Low Latency SPI Driver

I am currently attempting to drive an SPI slave peripheral from Jetson TX2.

The issue is that the SPI slave has some particular requirements, for which the use of neither the available spidev driver, nor direct control of the tegra186-spi driver seems to satisfy.

In particular, the SPI is a Motorola SPI bus, with 32 bit wide words, separated with CS high for at least 3 SPI clock cycles between words, and is to be driven at 25MHz, as in the diagram at SPI Timing - Album on Imgur

In addition, the use case for this peripheral is for the transfer of around 20 words full duplex, a transfer to be repeated at a frequency of 30kHz. The received data is to be buffered into memory for later processing in larger batches in userspace.

So far an attempt has been made to utilise spidev (which is called from userspace, so is very much too slow), and a new driver, calling the ‘spi_sync’ function from the spi driver, lying above the tegra186-spi driver. The spidriver seems to be ignoring hardware controlled CS, and requiring separate calls to the driver for distinct words, despite a DTS as follows:

spi@3240000 {
		status = "okay";
    spi@0 {
      compatible = "spidev";
      reg = <0x0>;
      spi-max-frequency = <0x1312D00>;
      nvidia,enable-hw-based-cs;
      nvidia,cs-setup-clk-count = <0x2>;
      nvidia,cs-hold-clk-count = <0x3>;
      nvidia,rx-clk-tap-delay = <0x0>;
      nvidia,tx-clk-tap-delay = <0x0>;
        };
	};

The gap then between each transmitted word by the driver is 100’s of ms, instead of the required handful of 25MHz clock cycles between adjacent words. Even if the the lack of hardware cs were to be resolved these 100’s of ms breaks the of microseconds max response time between bursts.
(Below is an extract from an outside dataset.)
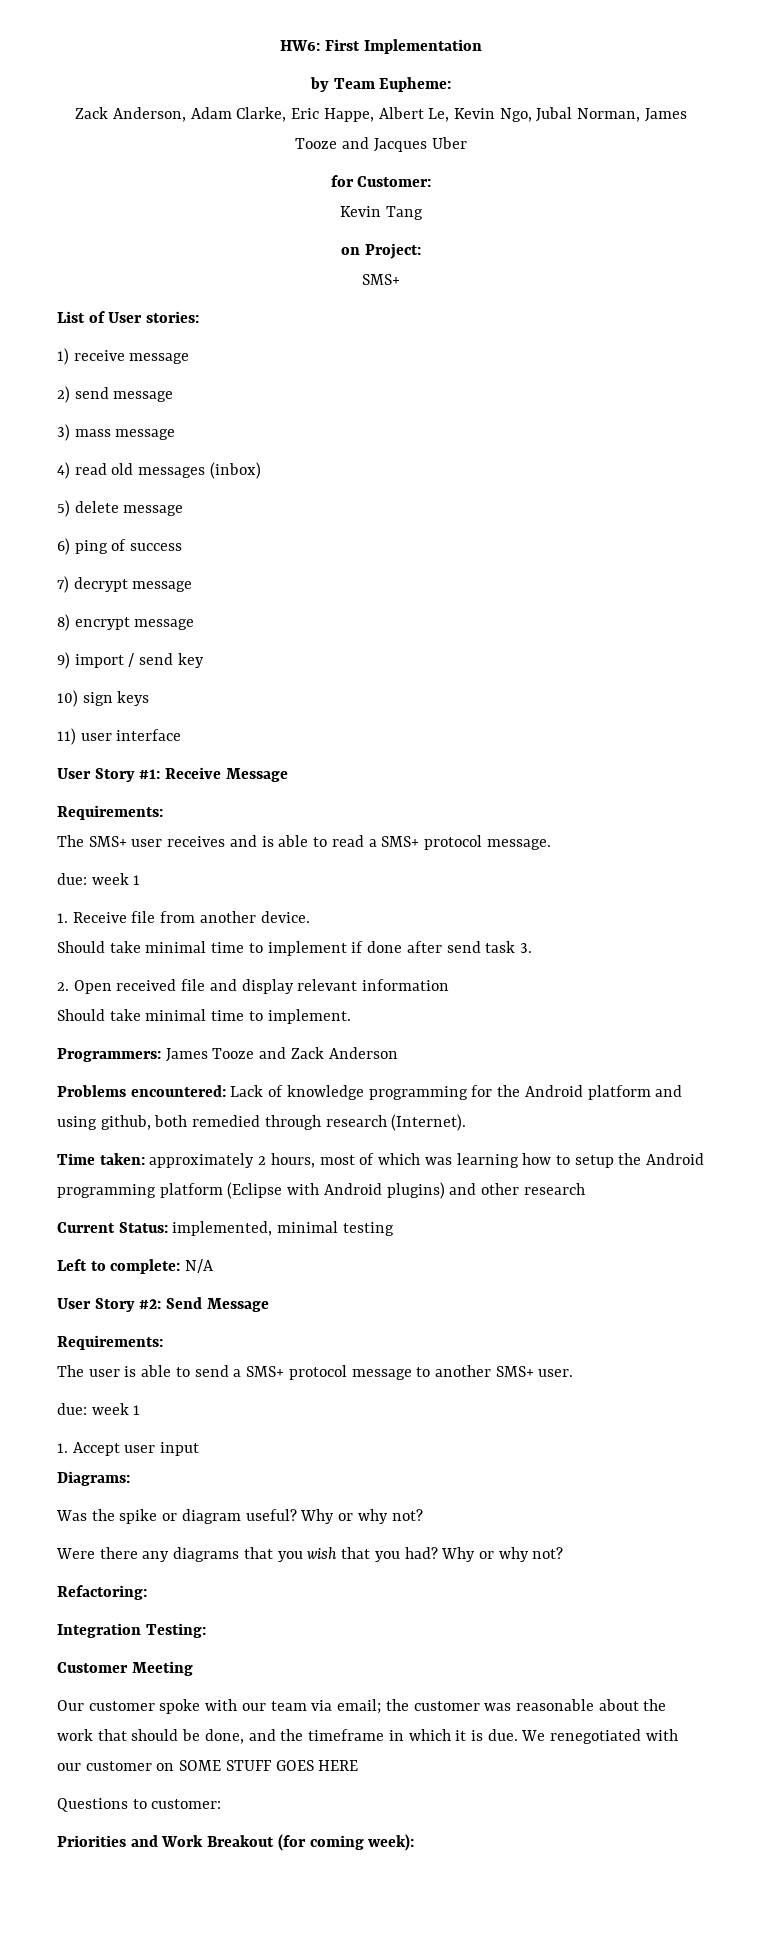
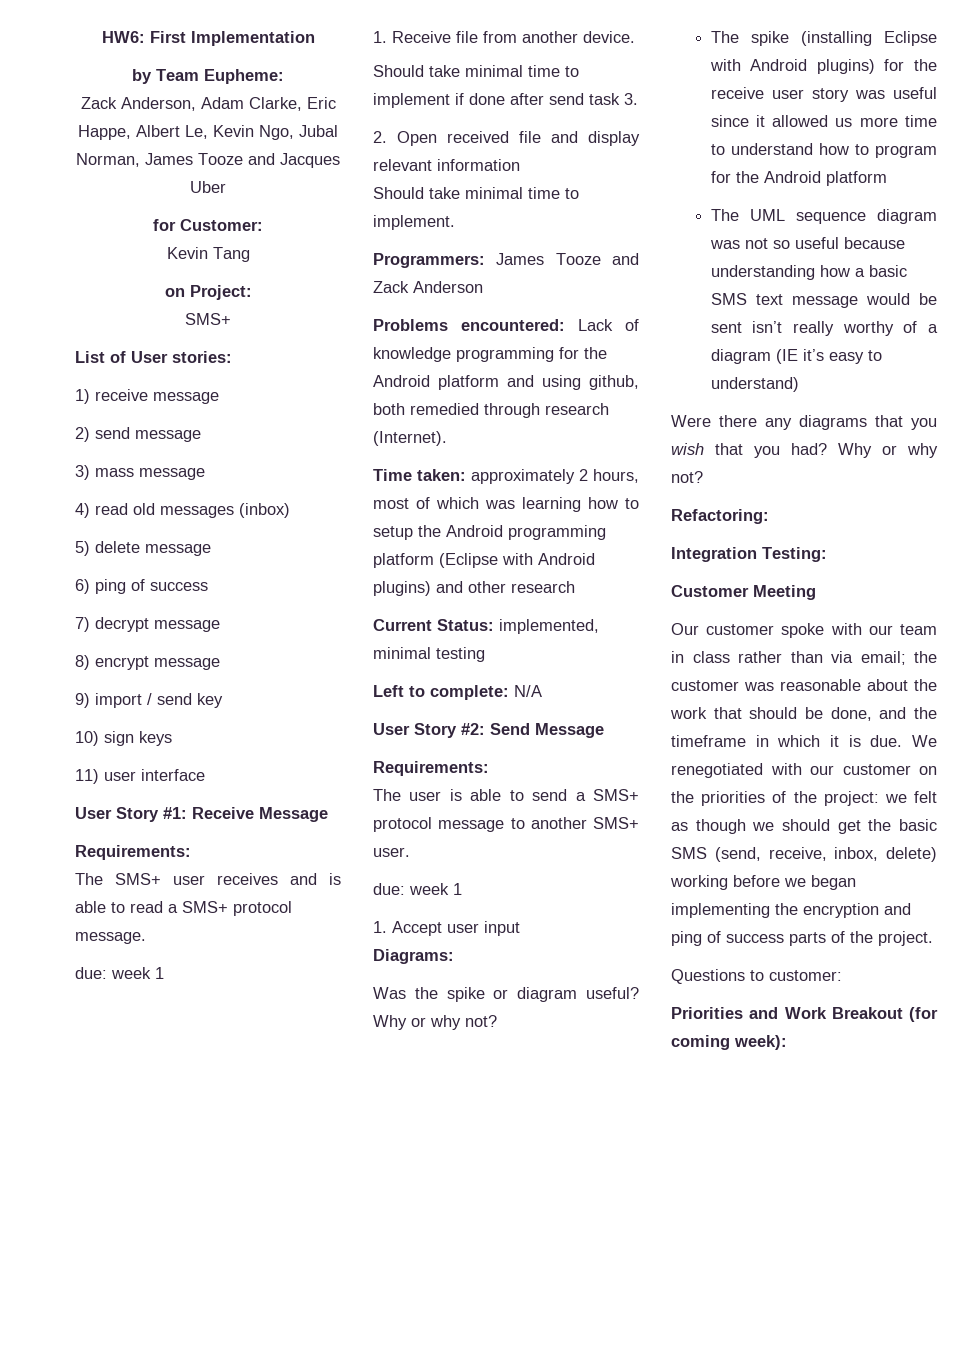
(423, 1515) none -> [710,31,937,46] [709,59,937,74] [710,87,937,102] [710,115,937,127] [710,143,937,158] [710,171,887,186] [710,209,937,224] [709,237,905,249] [710,265,907,280] [710,293,937,308] [710,321,938,336] [710,349,882,364] [710,377,799,392] // The spike (installing Eclipse with Android plugins) for the receive user story was useful since it allowed us more time to understand how to program for the Android platform // The UML sequence diagram was not so useful because understanding how a basic SMS text message would be sent isn’t really worthy of a diagram (IE it’s easy to understand)
(307, 1706) none -> [671,651,823,663] in class rather than
[179,1760,359,1771] SOME STUFF GOES HERE -> [671,791,937,806] [671,819,937,834] [671,847,937,862] [670,875,856,890] [671,903,911,918] [671,931,933,946] the priorities of the project: we felt as though we should get the basic SMS (send, receive, inbox, delete) working before we began implementing the encryption and ping of success parts of the project.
Does anyone have or know of a driver solution or otherwise that would better meet the latency requirements?

hello samuel_g,

could you please refer to Topic 1043203 to update your device tree. have a try to add the polling-mode and disable-runtime-pm
thanks

I have updated the device tree, which has resulted in a significant improvement, with the latency between CS going low and the data being transferred now being on the order of 20us, instead of 10’s of ms.

However, there are still issues achieving the results desired in the question’s original description. A major culprit may be that H/W CS control is not being correctly driven.

Specifically, for the example of 3 x 32 bit words we can attempt to utilise the driver in two ways. These are demonstrated below with links to logic analyser recordings,

  1. One call of spi_sync with a 12 byte transfer, which looks like this:

This is missing inter-packet CS-pulses.

  1. Three calls of spi_sync with a 4 byte transfer.

This will allow us the inter-CS pulses, but is even slower.

Our requirement is a fast transfer, with CS pulses between the packets.

Is it possible there is a known issue with the nvidia,enable-hw-based-cs option? Or is another explanation known?